# start of EXCERPTED TEXT

The museum opens on Youth Day, 16 June, but don't expect to come away with an image of what Hector looked like - the family do not have a single snapshot of their famous son.
Hector, 12, was one of the first casualties of the Soweto uprising of 16 June, 1976, when over 500 people were killed as they protested over the imposition of Afrikaans as a medium of instruction in township schools. A news photograph of the dying Hector being carried by a fellow student, was published around the world. Shortly afterwards journalists approached the Pieterson family for pictures of Hector.
Photographs were handed over with a promise they would be returned - but they weren't. Now, 26 years later, the search for the photographs continues, with the chief curator of the Museum, Ali Hlongwane, saying: "We have the phone number of one of the photographers, now retired, who we hope will give us a photo."
So you won't see snapshots of Hector but what you will see is one of Sam Nzima's six photographs showing the unconscious Hector being carried by fellow student Mbuyisa Makhubo, with Hector's sister, Antoinette Sithole, running alongside. It's not the legendary one that was shown around the world, but the following one in the sequence of six.
And, when you visit the museum you will get to see Antoinette herself, as she will be working at the museum, giving guided tours.

# end of EXCERPTED TEXT
# start of LISTING

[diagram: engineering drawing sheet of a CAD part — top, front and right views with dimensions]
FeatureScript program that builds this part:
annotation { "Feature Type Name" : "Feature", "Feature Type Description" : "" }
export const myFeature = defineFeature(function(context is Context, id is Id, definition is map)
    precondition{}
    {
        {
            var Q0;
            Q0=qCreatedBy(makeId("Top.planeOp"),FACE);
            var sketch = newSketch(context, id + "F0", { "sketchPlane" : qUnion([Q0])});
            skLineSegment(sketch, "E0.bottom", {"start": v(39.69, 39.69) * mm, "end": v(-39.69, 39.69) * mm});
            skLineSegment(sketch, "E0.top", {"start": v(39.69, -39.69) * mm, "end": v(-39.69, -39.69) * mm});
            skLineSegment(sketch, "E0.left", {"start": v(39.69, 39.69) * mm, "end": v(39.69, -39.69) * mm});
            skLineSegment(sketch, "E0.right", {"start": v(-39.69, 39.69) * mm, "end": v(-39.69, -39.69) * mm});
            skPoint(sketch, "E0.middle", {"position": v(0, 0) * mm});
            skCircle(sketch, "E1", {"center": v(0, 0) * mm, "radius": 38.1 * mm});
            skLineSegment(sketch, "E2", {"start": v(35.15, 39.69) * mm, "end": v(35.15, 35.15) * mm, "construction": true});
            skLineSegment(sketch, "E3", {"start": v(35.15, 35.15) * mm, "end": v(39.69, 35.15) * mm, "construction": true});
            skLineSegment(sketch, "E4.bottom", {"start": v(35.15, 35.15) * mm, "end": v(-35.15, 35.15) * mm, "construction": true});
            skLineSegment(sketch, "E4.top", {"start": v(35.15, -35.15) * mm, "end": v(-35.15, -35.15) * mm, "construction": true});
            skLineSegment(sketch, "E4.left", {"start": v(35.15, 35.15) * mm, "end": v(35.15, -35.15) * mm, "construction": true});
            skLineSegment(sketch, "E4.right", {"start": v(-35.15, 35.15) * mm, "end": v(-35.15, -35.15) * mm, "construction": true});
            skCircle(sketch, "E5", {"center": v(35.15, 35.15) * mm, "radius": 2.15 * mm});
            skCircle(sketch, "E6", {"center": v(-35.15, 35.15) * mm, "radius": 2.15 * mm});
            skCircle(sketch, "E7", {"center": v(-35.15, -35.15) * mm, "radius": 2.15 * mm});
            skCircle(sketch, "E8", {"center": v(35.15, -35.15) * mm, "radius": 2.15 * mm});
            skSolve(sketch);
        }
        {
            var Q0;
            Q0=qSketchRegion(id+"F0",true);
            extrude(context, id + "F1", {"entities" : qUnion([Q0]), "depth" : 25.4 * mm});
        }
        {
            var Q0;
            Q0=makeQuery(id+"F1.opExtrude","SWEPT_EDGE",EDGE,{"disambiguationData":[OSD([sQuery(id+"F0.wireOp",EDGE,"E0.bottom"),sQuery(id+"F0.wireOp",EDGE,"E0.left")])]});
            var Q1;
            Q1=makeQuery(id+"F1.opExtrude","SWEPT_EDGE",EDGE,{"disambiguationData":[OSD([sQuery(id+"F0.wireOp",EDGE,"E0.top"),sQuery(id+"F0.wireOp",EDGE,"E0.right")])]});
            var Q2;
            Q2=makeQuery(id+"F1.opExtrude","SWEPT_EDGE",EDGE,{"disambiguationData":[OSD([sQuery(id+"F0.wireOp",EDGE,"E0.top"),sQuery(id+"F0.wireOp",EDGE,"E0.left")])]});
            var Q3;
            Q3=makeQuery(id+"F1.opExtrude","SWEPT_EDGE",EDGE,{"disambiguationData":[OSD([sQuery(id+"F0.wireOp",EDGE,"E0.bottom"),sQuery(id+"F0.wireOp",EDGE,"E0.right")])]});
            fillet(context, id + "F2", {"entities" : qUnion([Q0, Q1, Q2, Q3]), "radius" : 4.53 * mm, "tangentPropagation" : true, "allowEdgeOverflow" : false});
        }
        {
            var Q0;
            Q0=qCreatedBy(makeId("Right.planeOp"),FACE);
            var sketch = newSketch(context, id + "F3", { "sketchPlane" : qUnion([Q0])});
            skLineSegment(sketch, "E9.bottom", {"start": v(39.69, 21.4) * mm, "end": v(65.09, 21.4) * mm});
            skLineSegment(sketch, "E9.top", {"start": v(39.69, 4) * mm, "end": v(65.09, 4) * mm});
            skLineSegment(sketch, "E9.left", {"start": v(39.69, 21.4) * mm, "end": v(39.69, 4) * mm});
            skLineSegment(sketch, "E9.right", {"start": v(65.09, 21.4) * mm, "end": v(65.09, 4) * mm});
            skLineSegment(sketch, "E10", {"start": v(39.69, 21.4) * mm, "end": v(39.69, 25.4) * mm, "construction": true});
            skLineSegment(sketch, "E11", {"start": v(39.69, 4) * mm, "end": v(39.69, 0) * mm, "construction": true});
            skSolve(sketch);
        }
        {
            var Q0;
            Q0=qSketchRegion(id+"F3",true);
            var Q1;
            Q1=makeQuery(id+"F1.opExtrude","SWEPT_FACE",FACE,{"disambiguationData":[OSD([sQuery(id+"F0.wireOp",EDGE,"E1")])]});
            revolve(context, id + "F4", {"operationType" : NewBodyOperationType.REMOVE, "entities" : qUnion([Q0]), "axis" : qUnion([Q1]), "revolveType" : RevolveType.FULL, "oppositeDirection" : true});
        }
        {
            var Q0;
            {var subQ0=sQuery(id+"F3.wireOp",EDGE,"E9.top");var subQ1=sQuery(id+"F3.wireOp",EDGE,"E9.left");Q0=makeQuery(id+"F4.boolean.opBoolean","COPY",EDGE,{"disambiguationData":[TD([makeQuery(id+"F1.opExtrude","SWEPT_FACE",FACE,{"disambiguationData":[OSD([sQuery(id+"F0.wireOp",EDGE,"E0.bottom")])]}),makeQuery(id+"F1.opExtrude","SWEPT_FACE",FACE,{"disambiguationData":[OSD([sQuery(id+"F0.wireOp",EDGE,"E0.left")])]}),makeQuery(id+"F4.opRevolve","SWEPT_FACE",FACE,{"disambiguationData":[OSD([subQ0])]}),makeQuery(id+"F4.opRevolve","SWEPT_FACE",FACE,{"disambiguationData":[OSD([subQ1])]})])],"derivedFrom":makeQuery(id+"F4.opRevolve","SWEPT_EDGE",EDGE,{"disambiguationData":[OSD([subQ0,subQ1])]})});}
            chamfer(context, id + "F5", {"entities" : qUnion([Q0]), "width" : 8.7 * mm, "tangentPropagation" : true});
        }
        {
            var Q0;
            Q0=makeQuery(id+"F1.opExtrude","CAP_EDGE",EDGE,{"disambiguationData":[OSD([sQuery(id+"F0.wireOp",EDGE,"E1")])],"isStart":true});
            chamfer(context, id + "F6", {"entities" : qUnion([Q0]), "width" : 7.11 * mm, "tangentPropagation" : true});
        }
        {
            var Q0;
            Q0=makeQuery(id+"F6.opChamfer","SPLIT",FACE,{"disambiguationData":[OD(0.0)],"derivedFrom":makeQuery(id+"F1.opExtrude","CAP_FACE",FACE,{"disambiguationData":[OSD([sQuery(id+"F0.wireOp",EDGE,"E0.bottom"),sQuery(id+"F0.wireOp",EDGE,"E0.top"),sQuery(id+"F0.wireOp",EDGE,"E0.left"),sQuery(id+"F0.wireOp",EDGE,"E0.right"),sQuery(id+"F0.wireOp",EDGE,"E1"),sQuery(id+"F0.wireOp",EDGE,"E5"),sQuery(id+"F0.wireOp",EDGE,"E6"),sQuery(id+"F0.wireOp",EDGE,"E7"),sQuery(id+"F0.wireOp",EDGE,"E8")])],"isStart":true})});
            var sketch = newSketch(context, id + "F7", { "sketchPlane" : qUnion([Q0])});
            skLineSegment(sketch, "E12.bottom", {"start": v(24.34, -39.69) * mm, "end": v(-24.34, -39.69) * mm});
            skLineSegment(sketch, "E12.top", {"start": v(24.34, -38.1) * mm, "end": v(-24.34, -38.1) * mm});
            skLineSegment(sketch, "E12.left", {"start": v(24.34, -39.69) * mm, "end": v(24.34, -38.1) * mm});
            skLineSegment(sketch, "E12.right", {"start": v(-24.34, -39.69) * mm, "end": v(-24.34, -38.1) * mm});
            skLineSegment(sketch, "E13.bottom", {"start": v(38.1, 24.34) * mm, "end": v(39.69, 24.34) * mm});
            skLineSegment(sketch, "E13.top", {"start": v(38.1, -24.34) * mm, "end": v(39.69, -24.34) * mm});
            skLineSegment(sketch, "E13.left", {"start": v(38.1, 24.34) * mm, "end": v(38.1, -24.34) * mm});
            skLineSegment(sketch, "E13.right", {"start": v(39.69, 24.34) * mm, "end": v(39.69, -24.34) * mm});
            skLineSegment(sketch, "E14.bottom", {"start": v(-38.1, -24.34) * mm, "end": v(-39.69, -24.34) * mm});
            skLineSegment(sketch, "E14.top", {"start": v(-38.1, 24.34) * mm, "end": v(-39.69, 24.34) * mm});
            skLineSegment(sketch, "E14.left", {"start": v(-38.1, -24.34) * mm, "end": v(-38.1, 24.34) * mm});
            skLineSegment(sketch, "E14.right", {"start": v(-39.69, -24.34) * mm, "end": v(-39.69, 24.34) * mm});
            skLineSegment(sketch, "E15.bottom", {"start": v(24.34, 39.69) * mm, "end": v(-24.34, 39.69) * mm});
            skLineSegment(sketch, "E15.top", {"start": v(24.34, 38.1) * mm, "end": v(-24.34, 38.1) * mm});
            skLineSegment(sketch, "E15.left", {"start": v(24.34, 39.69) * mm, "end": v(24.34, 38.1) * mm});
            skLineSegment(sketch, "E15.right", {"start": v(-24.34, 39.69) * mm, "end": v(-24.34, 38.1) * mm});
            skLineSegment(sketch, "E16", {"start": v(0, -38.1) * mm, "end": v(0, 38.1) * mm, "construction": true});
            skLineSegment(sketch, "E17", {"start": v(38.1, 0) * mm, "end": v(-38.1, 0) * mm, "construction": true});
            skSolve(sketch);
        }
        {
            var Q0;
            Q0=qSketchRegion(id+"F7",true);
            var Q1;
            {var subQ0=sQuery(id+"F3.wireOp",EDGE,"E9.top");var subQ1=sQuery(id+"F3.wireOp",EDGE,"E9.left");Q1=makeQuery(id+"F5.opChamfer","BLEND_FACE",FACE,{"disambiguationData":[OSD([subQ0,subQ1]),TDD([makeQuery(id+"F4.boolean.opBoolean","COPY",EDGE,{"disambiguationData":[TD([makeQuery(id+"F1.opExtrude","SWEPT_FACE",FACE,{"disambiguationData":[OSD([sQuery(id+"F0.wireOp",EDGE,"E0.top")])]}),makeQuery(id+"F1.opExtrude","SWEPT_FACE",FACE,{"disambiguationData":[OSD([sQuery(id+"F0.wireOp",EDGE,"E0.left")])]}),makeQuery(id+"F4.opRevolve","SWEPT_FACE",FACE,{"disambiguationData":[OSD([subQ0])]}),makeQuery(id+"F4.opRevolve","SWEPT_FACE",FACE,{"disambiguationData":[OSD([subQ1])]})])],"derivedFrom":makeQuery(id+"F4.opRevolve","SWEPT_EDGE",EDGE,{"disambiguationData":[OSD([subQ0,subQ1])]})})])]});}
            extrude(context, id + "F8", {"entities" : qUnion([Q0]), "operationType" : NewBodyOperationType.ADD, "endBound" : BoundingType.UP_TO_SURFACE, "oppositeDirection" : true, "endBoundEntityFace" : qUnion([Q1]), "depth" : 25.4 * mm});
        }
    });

# end of LISTING

■ REQUIREMENT 1:
Reproduce the Hector Pieterson museum text from "Photographs were handed" up to and including "giving guided tours.", swapping "guided tours" for "walking tours".
■ REQUIREMENT 2:
In the Hector Pieterson museum text, who runs alongside as Mbuyisa Makhubo carries Hector in the photograph on display?

■ TASK OUTPUT 1:
Photographs were handed over with a promise they would be returned - but they weren't. Now, 26 years later, the search for the photographs continues, with the chief curator of the Museum, Ali Hlongwane, saying: "We have the phone number of one of the photographers, now retired, who we hope will give us a photo."
So you won't see snapshots of Hector but what you will see is one of Sam Nzima's six photographs showing the unconscious Hector being carried by fellow student Mbuyisa Makhubo, with Hector's sister, Antoinette Sithole, running alongside. It's not the legendary one that was shown around the world, but the following one in the sequence of six.
And, when you visit the museum you will get to see Antoinette herself, as she will be working at the museum, giving walking tours.

■ TASK OUTPUT 2:
Hector's sister, Antoinette Sithole.